Friday, 25 July 2008

Flashback: Day 4 (Rome, Vatican City)

Time to revel in gorgeous, unforgettable Italian holiday snaps. :) Proudly presenting:

After I Went to the Big Museum

:P

This is the afternoon after Dad and I emerged, dazed, from the Vatican. First stop: St Peter's!

Vatican Guard. Jessie, this is especially for you (and I apologise for missing the Swiss ones).


Just down the road from the Museum, on the Via di Porta Angelica, inside the Vatican City. The columns you can see are part of the border of the Square of St Peter.
St Peter's! Up close, it's a breath-taking sight. The camera can't capture this, but the sheer scale and openess of the square itself is amazing - it feels as if you're standing in the middle of infinite space.

Part of the colonnade that almost completely encloses the piazza (is it still a square if it's a circle?), topped with statues of the saints. This was designed by Bernini, though the dome was Michaelangelo's.

Central fountain, built to the plan of Carlo Moderno in the 17th century.

Beatiful Italian stonework. :)



What was I saying about the scale of this place?




And now, for a wander out from the Vatican and through the streets of Rome...

Maybe I should have edited the shots of architecture a little more, but... Well, what can I say? Constant beauty, and a digital camera. :P


Inside the Santa Maria degli Angeli (Saint Mary of the Angels), an immense basilica designed by Michaelangelo and built within the walls of the old Roman Baths of Diocletian. It seems a vast cavern, filled with the echoes of footsteps and the occasional (and strangely faint) call to worship. There's something raw about this place: it's much less richly decorated than many others we saw, disconcerting, oppressive, and somehow more majestic. As a way to show the immensity and grandeur of a divine being, it's hard to fault, but this place... It seems bigger than that, somehow.

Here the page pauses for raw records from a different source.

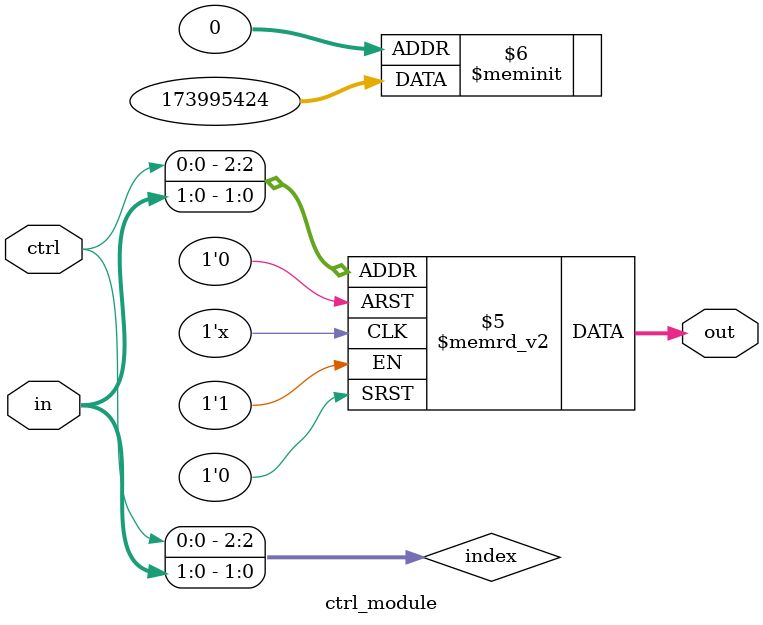
<source format=v>

module ctrl_module(
  input [3:0] in,
  input [1:0] ctrl,
  output reg [3:0] out
);

  reg [2:0] index;
  always @* begin
    index = {ctrl, in[1:0]};
  end

  // Implement the output using a case statement
  always @* begin
    case (index)
      3'b000: out = 4'b0000;
      3'b001: out = 4'b1010;
      3'b010: out = 4'b0101;
      3'b011: out = 4'b1111;
      3'b100: out = 4'b1110;
      3'b101: out = 4'b0101;
      3'b110: out = 4'b1010;
      3'b111: out = 4'b0000;
    endcase
  end

endmodule
</source>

Obviously, in a totally incomprehensible and inexpressible way. ^^




The meridian line, included at the order of Pope Clement IX at the beginning of the 18th century, which is used to measure time. At solstice and equinox, sunlight enters through a small hole in the church's wall and hits the tile on precise marks.

Now this is the grand organ. According to my painstaking calculations, it's just under the height of a three-storey building.


Yay! Ruins! These are part of the original Baths of Diocletian, reinforced with modern construction (the Roman parts, Dad told me, can be recognised by much more narrow bricks). Not to mention looking old, but there you go. :P



Pictures of Italian street life.



Now, this I can't go past. Ignore the fact that it's upside down (go with me for a second) - this is the mark of the city government. The initials stand for 'Senatus Populusque Romanus' (the Senate and the People of Rome), and... Ah, I'm not getting this out right, but: they're the same words, the same exactly, as were used during the time of the Roman Empire. They're 2000 years old. The heritage, the importance and the power of this just amazes me. To have such a connection to the lives and ideals of people that lived so long ago... It's beautiful. Unbelievable, and beautiful.




Back to Falcognana, and the walk home in the last of the day's light.